Monday, September 12, 2011

Duplicate DOIs for the same article: alias DOIs, who knew?

As part of a project to map taxonomic citations to bibliographic identifiers I'm tackling strings like this (from the ION record urn:lsid:organismnames.com:name:1405511 for Pseudomyrmex crudelis):

<tdwg_co:PublishedIn>
Systematics, biogeography and host plant associations of the Pseudomyrmex viduus group (Hymenoptera: Formicidae), Triplaris- and Tachigali-inhabiting ants. Zoological Journal of the Linnean Society, 126(4), August 1999: 451-540. 516 [Zoological Record Volume 136]
</tdwg_co:PublishedIn>

I parse the string into its components (e.g., journal, volume, issue, pagination) and use scripts to locate identifiers such as DOIs. I regard DOIs as the gold standard for bibliographic identifiers. The are (usually) unique, and CrossRef provides some really useful services to support them (DOIs now also support linked data if you are in to that sort of thing). Occasionally there are problems, such as duplicate DOIs when material moves from a publisher's site to, say, JSTOR. And some publishers are really, really bad at releasing DOIs that don't resolve. For example, Taylor & Francis Online have at least 18,000 DOIs for the Annals and Magazine of Natural History that don't resolve (e.g., doi:10.1080/00222933809512318 for this paper).
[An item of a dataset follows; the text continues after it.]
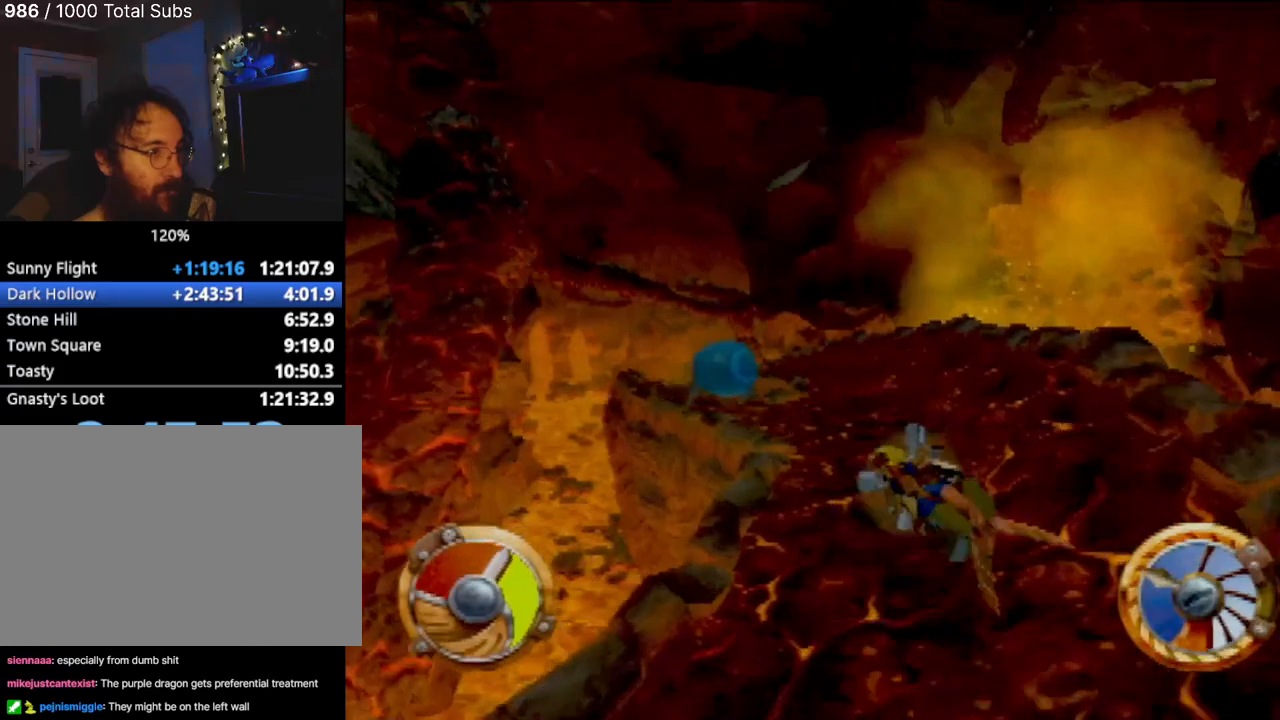
{"buttons": ["CROSS"], "left_stick": "left", "events": [[217, "left_stick", "center"], [351, "CROSS", "down"], [417, "left_stick", "left"]]}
Sometimes my automated scripts for finding DOIs fail and I have to resort to Googling. To my surprise, I found two versions of the paper "Systematics, biogeography and host plant associations of the Pseudomyrmex viduus group (Hymenoptera: Formicidae), Triplaris- and Tachigali-inhabiting ants", each with a different DOI:


Now, this isn't supposed to happen. Interestingly, if you resolve doi:10.1006/zjls.1998.0158, either on the web or using CrossRef's OpenURL resolver, you get the page/metadata for doi:10.1111/j.1096-3642.1999.tb00157.x.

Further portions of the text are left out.